As to the grouping...my guns (5 of them in .30-30, .35 Remington, .357 Magnum, .44 & .41 Magum) will all do less than 3" with any factory ammunition and less than 2" with my tweaked handloads. The .30-30, a 336 Texan, prefers 170 gr bullets in general and Federal's in factory ammo. The gummy bullets also do well in that particular gun. As to fixing yours, if in fact it's the gun, I'd try loosening the band screws 1/2 turn from full tight...in effect allowing the barrel some room to stretch as it heats up. Too, shoot for 3-shot groups, as you would if you were hunting...this limits the amount of heating going on in the bbl.

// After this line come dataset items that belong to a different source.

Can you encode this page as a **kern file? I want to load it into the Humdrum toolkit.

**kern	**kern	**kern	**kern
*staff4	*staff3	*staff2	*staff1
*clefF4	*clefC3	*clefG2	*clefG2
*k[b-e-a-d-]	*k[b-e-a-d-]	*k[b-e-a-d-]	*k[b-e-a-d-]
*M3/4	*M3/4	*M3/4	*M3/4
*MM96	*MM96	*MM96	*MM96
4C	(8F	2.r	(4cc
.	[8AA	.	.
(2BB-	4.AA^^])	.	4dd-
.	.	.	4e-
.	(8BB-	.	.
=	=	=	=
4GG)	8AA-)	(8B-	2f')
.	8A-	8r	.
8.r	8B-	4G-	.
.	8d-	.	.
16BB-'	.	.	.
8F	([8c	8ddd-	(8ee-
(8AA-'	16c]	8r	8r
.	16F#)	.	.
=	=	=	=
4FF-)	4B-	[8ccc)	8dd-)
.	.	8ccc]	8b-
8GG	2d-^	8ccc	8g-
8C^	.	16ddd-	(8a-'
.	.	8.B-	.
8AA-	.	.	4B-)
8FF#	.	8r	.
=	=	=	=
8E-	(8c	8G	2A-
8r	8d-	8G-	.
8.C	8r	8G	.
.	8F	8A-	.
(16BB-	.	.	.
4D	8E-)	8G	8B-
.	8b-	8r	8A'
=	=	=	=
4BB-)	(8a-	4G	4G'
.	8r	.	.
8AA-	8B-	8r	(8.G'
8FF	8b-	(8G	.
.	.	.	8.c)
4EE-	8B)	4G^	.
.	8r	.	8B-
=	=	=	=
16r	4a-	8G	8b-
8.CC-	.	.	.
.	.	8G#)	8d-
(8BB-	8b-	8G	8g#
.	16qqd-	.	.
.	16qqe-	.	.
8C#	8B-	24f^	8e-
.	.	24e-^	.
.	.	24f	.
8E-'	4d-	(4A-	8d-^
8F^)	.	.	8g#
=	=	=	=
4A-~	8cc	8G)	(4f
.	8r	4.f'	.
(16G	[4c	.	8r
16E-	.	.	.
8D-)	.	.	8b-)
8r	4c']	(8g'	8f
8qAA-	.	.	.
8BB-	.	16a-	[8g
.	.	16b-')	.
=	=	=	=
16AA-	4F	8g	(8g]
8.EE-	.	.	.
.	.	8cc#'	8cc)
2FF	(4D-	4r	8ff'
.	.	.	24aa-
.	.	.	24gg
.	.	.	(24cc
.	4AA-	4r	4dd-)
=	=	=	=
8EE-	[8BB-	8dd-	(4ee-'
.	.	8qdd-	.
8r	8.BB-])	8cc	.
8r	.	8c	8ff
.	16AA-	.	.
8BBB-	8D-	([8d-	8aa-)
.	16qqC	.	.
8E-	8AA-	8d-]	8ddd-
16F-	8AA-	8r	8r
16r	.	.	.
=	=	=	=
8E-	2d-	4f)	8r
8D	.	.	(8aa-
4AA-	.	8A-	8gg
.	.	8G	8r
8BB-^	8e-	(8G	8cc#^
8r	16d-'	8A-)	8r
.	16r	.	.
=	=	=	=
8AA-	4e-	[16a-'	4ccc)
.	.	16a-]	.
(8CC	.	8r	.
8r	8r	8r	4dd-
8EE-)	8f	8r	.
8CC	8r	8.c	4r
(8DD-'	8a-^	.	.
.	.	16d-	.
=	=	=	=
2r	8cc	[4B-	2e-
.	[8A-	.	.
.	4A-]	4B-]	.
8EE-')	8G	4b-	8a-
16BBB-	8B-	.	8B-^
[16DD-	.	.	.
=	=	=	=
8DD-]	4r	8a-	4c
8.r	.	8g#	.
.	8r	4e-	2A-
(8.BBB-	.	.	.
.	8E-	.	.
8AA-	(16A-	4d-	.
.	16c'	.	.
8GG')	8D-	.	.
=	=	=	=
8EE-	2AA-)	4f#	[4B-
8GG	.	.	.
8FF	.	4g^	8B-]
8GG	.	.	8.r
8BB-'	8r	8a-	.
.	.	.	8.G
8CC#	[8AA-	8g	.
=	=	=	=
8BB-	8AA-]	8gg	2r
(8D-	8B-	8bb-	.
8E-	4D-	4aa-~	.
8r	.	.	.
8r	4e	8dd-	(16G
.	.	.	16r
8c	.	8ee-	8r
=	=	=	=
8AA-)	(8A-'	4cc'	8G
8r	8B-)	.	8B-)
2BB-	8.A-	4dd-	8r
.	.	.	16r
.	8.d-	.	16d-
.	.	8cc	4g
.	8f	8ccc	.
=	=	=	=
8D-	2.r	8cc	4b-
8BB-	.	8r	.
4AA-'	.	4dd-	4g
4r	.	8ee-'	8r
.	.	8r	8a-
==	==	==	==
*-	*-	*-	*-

All of the foregoing assumes that the scope mounts and rings are properly tightened and that the scope itself has no issues. Years ago I had an old Weaver steel tubed K2.5 with a loose reticle that gave me fits...and BTW, Weaver fixed it at no-charge.

If you really want to see how the gun shoots without the fore end wood and muzzle bands affecting it's vibrations, take 'em off. It's easy with a little use of a well fitted screw driver. Then shoot the gun off bags with particular attention to holding it the same for each shot. It goes without saying that it should be scoped if you really want to see the results at 100 yds. If you find that it's markedly better without the fore end and bands, then consult the sticky here on improving the fit of these items...the net goal is to get the magazine tube, spring, fore end wood and bands as close to 'free-floated' as possible.

Lastly, try different brands of ammo, as well as different bullet weights...some Marlins have distinct preferences as to the preceding. You'll just have to find them. My .30-30 Texan, for example, will do less than an inch at 100 yds without the fore end wood, mag tube and bands. By lightly opening the bands' inner dia. and relieving the fore end wood, I was able to get sub-2" gps, scoped...there's just so much you can do...My .35, conversely, likes the band screws tight but not too tight. 1/2 turn from full tight is the sweet spot...ya just got to experiment. And my .357, .41 & .44 magnums needed any tweaking whatsoever...they just shoot well as issued...all are JM's BTW and the newest, the .41, was built in '84.